The waivers are also the Obama administration’s attempt to minimize the negative impact of ObamaCare less than a month before the midterm election. It’s now clear that the new health-care law was very poorly constructed and is having enormous implementation problems. To issue waivers to undo the damaging effects of a new law is a very bad sign.

The avalanche is building. Grace-Marie Turner  continues –

Millions more policies are at risk for employees of Home Depot, Disney, CVS, Staples, Blockbuster, etc., the Journal reports.

22,000 New England seniors can’t keep the coverage they have. Harvard Pilgrim announced this week that it is getting out of the market for Medicare Advantage in response to the massive cuts coming to this popular program. …

Child-only policies vanishing: HHS Secretary Kathleen Sebelius is angry with a number of insurers for announcing they plan to stop offering child-only insurance policies. But does she really not get it? If you tell companies they must sell to anyone who applies, even if the children are already sick, then it simply is not a sustainable insurance or business model.

And when one company in an area announces its plans to stop offering the policies, that creates instant adverse selection for other companies that remain in the market, setting off a cascade of dropped policies.
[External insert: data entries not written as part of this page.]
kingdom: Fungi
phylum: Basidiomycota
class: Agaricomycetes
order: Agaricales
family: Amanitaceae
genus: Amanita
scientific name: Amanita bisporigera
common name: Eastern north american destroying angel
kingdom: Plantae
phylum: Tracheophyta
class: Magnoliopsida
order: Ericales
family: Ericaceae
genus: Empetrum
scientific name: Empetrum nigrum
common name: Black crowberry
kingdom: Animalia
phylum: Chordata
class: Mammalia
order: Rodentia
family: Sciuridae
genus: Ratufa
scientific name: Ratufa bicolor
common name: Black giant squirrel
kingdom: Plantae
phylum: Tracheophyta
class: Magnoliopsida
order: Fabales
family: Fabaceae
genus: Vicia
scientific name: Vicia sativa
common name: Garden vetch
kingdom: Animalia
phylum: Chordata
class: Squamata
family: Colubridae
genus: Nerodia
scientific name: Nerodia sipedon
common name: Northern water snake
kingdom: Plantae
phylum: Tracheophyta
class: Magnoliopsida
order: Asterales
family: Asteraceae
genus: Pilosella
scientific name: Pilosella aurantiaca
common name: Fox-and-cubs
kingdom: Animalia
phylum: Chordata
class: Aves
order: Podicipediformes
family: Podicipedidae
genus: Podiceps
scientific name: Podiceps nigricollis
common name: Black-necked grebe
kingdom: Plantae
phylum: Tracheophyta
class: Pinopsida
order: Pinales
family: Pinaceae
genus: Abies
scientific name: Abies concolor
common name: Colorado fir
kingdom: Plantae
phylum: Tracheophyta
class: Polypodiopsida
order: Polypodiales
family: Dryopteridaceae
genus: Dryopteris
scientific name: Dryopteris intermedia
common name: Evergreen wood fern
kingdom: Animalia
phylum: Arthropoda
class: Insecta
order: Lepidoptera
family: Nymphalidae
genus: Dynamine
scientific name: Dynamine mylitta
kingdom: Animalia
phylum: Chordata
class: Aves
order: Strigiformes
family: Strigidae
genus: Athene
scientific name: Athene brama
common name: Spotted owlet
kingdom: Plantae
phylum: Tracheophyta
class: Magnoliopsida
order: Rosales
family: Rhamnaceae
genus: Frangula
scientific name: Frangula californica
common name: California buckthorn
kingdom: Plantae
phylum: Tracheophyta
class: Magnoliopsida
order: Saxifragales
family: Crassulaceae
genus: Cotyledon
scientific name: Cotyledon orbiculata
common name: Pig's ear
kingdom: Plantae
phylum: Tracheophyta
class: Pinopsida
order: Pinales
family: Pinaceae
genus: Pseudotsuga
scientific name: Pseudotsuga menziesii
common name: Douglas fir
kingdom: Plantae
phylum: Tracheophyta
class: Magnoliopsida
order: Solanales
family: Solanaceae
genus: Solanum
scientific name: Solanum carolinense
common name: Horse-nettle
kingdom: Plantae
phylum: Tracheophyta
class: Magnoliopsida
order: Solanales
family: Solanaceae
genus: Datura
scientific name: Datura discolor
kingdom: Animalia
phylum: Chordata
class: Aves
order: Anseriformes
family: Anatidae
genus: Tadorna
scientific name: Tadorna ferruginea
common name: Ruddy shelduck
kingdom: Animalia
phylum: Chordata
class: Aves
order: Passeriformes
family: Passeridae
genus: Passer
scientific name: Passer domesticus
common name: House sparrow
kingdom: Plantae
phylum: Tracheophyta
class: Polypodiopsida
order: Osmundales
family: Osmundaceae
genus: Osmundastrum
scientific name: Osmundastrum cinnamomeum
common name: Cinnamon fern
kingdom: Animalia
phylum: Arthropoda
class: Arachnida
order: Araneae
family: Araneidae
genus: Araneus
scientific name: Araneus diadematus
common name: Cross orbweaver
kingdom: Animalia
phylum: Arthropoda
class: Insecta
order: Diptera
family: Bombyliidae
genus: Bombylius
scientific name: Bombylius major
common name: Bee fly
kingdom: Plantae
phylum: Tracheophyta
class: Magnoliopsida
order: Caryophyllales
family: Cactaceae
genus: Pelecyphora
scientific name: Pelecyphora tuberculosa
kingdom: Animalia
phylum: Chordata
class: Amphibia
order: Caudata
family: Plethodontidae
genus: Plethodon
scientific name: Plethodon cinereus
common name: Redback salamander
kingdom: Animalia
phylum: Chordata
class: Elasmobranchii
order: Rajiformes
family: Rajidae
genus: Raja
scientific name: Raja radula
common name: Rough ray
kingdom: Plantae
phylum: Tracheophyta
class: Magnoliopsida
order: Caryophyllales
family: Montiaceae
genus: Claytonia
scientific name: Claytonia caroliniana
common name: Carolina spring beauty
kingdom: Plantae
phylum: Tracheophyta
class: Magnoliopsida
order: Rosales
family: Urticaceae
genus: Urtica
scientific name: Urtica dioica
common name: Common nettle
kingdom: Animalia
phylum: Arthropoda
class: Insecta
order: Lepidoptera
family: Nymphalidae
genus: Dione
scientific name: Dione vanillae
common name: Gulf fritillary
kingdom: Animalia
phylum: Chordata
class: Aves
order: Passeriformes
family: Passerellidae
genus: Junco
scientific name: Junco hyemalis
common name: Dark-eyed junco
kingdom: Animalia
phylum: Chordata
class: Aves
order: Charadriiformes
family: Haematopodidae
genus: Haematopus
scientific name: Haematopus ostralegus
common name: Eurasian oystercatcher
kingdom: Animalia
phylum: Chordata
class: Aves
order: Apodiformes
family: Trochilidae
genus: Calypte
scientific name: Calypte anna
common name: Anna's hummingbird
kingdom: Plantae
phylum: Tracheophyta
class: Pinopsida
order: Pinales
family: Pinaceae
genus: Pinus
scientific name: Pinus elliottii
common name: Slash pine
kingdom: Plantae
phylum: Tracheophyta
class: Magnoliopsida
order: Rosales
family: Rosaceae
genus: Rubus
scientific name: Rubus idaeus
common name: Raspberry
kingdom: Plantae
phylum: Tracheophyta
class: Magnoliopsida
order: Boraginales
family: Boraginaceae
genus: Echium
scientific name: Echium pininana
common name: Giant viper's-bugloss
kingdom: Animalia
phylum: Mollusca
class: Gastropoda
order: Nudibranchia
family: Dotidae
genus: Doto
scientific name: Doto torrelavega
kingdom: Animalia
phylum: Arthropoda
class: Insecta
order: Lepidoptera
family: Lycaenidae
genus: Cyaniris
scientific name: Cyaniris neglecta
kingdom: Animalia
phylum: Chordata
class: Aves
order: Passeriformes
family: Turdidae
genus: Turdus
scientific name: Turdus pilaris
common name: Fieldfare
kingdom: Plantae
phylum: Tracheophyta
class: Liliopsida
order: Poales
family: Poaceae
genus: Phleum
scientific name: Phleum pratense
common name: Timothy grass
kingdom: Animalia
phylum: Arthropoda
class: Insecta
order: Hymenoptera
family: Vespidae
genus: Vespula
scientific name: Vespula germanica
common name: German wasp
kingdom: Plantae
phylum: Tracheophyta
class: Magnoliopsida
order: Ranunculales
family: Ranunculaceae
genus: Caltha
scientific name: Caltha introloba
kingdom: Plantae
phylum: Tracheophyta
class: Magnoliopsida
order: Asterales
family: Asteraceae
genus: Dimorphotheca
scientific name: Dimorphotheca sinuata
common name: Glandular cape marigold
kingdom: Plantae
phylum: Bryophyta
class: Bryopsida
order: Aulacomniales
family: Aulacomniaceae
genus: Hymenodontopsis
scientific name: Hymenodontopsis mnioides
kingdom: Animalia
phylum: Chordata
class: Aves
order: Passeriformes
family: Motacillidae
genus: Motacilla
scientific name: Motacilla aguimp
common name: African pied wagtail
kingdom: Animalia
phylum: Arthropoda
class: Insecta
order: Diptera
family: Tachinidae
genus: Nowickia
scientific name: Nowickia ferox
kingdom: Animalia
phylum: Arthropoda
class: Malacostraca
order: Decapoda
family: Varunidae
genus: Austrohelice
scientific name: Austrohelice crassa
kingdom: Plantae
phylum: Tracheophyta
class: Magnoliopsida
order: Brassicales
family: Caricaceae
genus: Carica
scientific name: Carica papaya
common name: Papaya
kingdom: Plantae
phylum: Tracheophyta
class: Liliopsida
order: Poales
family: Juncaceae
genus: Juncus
The cascade began just a few days after Obamacare was signed into law when AT&T, Caterpillar, John Deere, Verizon and several other large employers said the law would take a bite out of their future earnings. They were about to be hauled before the House of Representatives to explain their disloyalty until it became clear that they were likely to testify that they also are considering dropping employee coverage.

After that, we learned that retiree medical coverage was in jeopardy. Next, there was another casualty of Obamacare — the fledgling insurance company in Virginia, nHealth, that shut down after investors concluded it wasn’t possible to navigate the maze of new regulations and succeed.

And then Sebelius railed at insurance companies for explaining that the Sept. 23 mandates will indeed increase the cost of premiums for customers. …

Do they not understand that the wreckage is the result of Obamacare? This is only the beginning as thousands and thousands more pages of regulation will further disrupt virtually every aspect of our health sector.

One good effect of all this is that the failure of Obama’s attempt at socializing health care is now starkly obvious.

The Patient Protection and Affordable Health Care Act must be repealed.